It's not work, even when it's work

February 4, 2014

It was not the best day. It started with an early morning call from the chaplain at our local nursing home, letting me know that one of our church members had just passed away. As I was at the church assembling funeral planning materials before meeting with the family, I received another call from another family, letting me know that another member who had been in hospice care had passed away while I was in the office.

These are holy moments. This is the time when your privilege as a pastor is to walk with the family of the deceased through their grief and sorrow, to give voice to the promises of God in the face of death. And even when you've been in a congregation for a short while, you do get to know people pretty quickly, so you're dealing with your own grief on top of handling other stuff related to your calling. Every pastor I know does their funeral work in the midst of grieving the death of a member. It takes a mental, emotional and spiritual toll on us all—enough for me that on the day of a funeral I usually don't do anything else. Whatever needs doing can wait.

But sometimes you gotta work, too. And that's what made the day less than optimal. It was newsletter printing day, and of course there were a few formatting and printing errors that needed to be handled. Our internet connection went out at the worst possible time. I was waiting on some e-mails from folks related to upcoming ministry stuff. It just felt like the whole day was one minor setback after another.

That's just work. It happens. I posted something about it on social media: how it had been a rough day, and worst of all, there were two funerals to plan. Oops. Not my best moment.

I forgot that no matter how bad my day was, I could go home and call my mom or my dad that night. There were two families in our town who couldn't do that. I could go home and hug my girls and not think twice about it. There were two families in our town who won't be hugging Mom or Dad anymore. It was brainless and heartless to even think about my sufferings being somehow worth mentioning in the light of theirs. Chalk it up to a pastor pushed a little past his limits and not hitting on all mental cylinders as a result. Self-pity is never attractive, but it's particularly ugly when it comes with a total lack of perspective.

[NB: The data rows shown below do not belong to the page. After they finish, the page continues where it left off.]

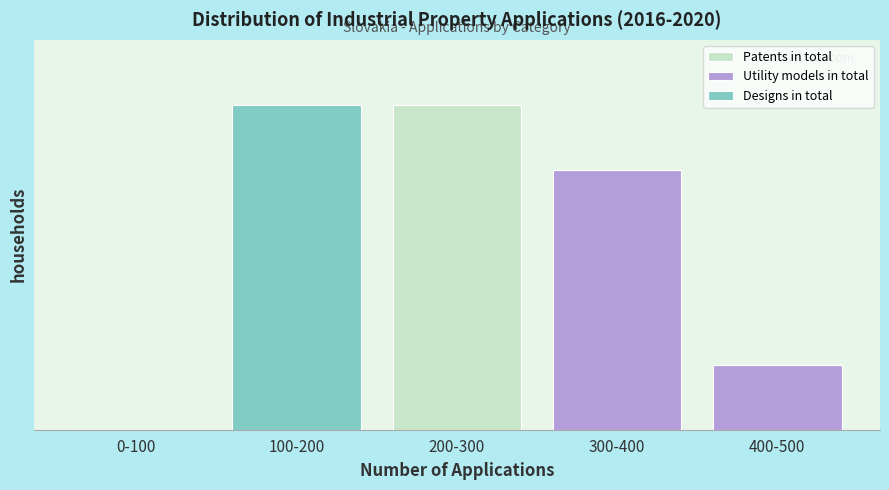

Does the chart contain stacked bars?

Yes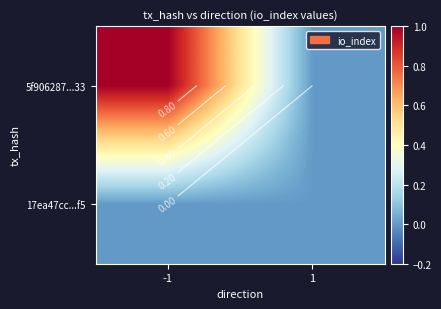

What is the spread (max minus min) of values at -1?

1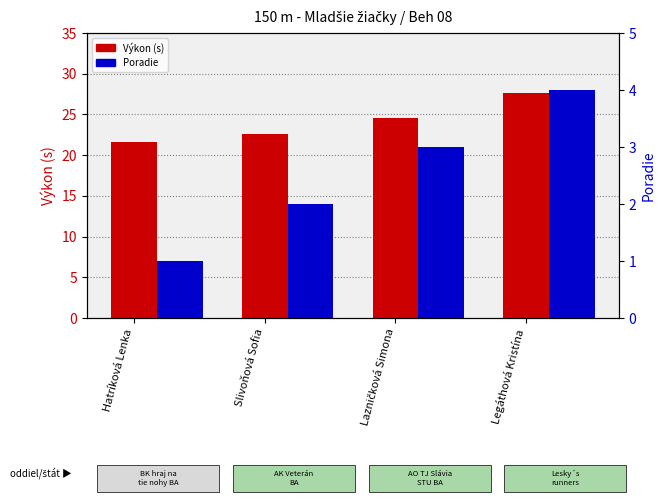

What is the total value across all series at Legáthová Kristína?

31.6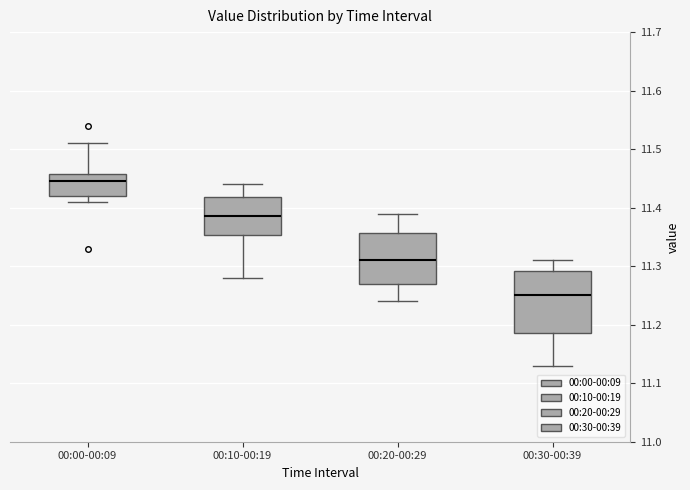

Reading left to right, transcribe this box plot: for each box, give where its median line is, the range the box spans, and where its two whiskers end, as read against the y-axis. The values are not printed on the chart, so give them approximately, as read against the axis.

00:00-00:09: median 11.45, box 11.42 to 11.46, whiskers 11.41 to 11.51
00:10-00:19: median 11.39, box 11.35 to 11.42, whiskers 11.28 to 11.44
00:20-00:29: median 11.31, box 11.27 to 11.36, whiskers 11.24 to 11.39
00:30-00:39: median 11.25, box 11.19 to 11.29, whiskers 11.13 to 11.31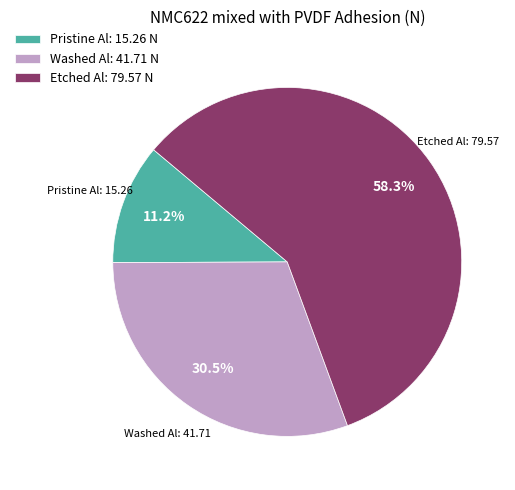

Is there a majority slice in this chart?

Yes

This is the great privilege and great burden of ministry: you're always involved in the meaning of people's lives as you do your work. Nothing is unimportant. It's not work, even when it's work. It's more than that. I love my job 99 percent of the time, even when the lifting gets heavy, because of this fact. And the 1 percent of the time when I don't love my job it's usually because I screwed up somewhere along the way. Like that day, when I forgot that my work is people's lives and the meaning in them.

Thankfully, the currency of our realm is forgiveness. Hopefully, when your pastor screws up like I did, you'll offer her/him the same as my people offered me: a gentle correction, forgiveness, and the willingness to keep making our way together. Doing our work—which is really God's work—together. A great blessing, even when it feels like something more burdensome. I received and continue to receive a calling to help people find meaning in the midst of joy, sorrow, pain, elation, and everything that goes on in the lives of our community. Astonishingly, I get paid for it. It's work, but it's not work, and it is beautiful.